Fizemos a primeira edição da Xapuri lá mesmo, na Reserva, em uma noite. Optamos por centrar na pauta socioambiental. Nossa primeira capa foi sobre os povos indígenas isolados do Acre: ‘Isolados, Bravos, Livres: Um Brasil Indígena por Conhecer”. Depois de tudo pronto, Jaime inventou de fazer uma outra boneca, “porque toda revista tem que ter número zero”.

Dessa vez finquei pé, ficamos com a capa indígena. Voltei pra Brasília com a boneca praticamente pronta e com a missão de dar um jeito de imprimir. Nos dias seguintes, o Jaime veio pra Formosa, pra convencer minha irmã Lúcia a revisar a revista, “de grátis”. Com a primeira revista impressa, a próxima tarefa foi montar o Conselho Editorial.

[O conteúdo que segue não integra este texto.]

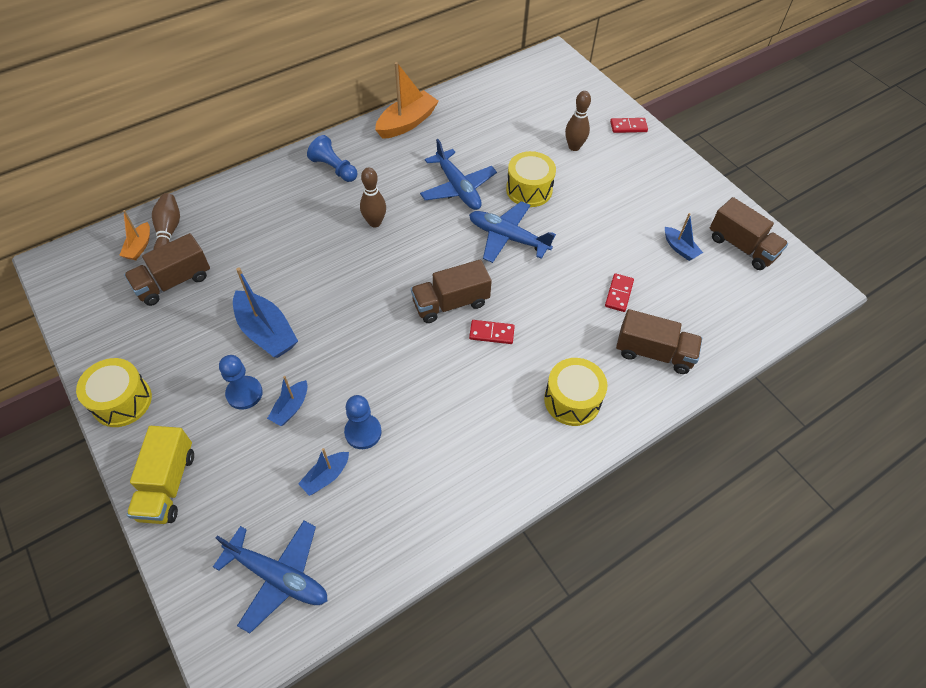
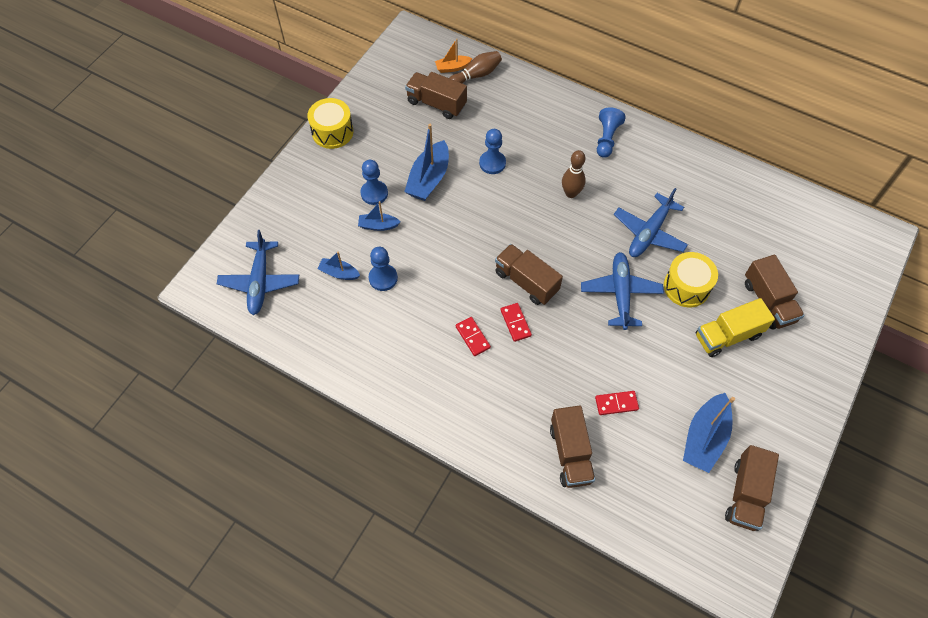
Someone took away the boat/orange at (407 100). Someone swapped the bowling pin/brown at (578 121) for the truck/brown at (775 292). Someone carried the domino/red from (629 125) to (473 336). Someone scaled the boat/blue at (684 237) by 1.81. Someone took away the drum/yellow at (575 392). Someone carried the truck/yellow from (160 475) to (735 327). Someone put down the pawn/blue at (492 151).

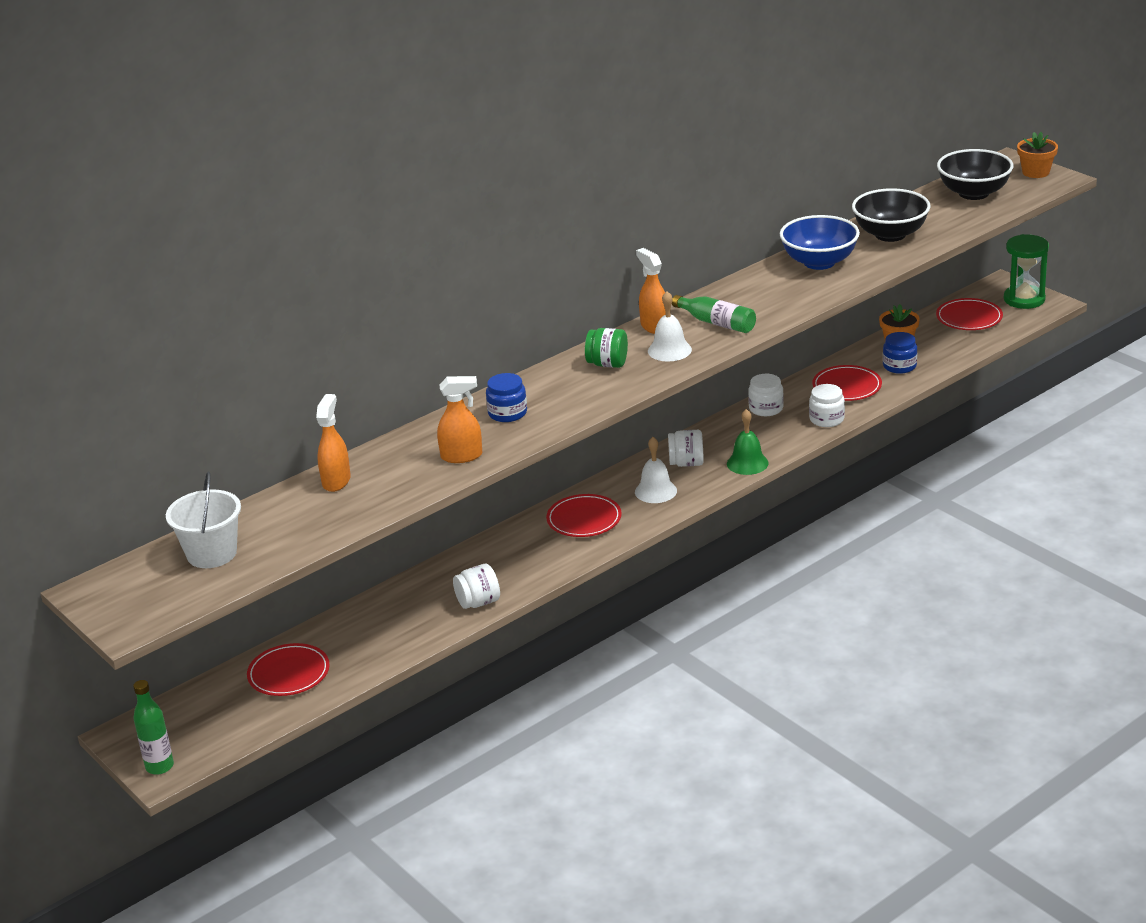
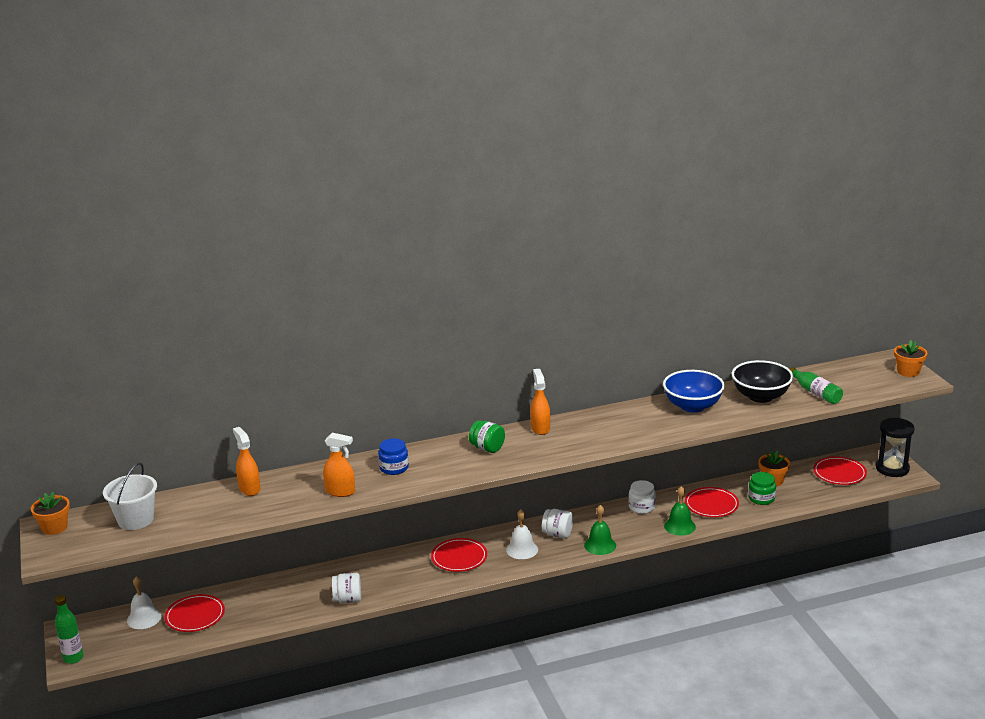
Someone took away the bowl/black at (975 174). Someone repainted the hourglass/green at (1026 271), which became the hourglass/black at (895 447). Someone carried the bell/white from (670 326) to (144 603). Someone carried the bottle/green from (714 314) to (816 385). Someone repainted the jar/blue at (900 353), which became the jar/green at (762 488). Someone swapped the jar/white at (827 405) for the bell/green at (680 511). Someone rotated the spray bottle/orange at (333 443) by 60 degrees counterclockwise. Someone put down the flower pot/orange at (50 513).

Jaime fez questão de visitar, explicar o projeto e convidar pessoalmente cada conselheiro e cada conselheira (até a doença agravar, nos seus últimos meses de vida, nunca abriu mão dessa tarefa). Daqui rumamos pra Goiânia, para convidar o arqueólogo Altair Sales Barbosa, nosso primeiro conselheiro. “O mais sabido de nóis,” segundo o Jaime.

Trilhamos uma linda jornada. Em 80 meses, Jaime fez questão de decidir, mensalmente, o tema da capa e, quase sempre, escrever ele mesmo. Às vezes, ligava pra falar da ótima ideia que teve, às vezes sumia e, no dia certo, lá vinha o texto pronto, impecável.

Na sexta-feira, 9 de julho, quando preparávamos a Xapuri 81, pela primeira vez em sete anos, ele me pediu para cuidar de tudo. Foi uma conversa triste, ele estava agoniado com os rumos da doença e com a tragédia que o Brasil enfrentava. Não falamos em morte, mas eu sabia que era o fim.

Hoje, cá estamos nós, sem as capas do Jaime, sem as pautas do Jaime, sem o linguajar do Jaime, sem o jaimês da Xapuri, mas na labuta, firmes na resistência. Mês sim, mês sim de novo, como você sonhava, Jaiminho, carcamos porva e, enfim, chegamos à nossa edição número 100. E, depois da Xapuri 100, como era desejo seu, a gente segue esperneando.

Fica tranquilo, camarada, que por aqui tá tudo direitim.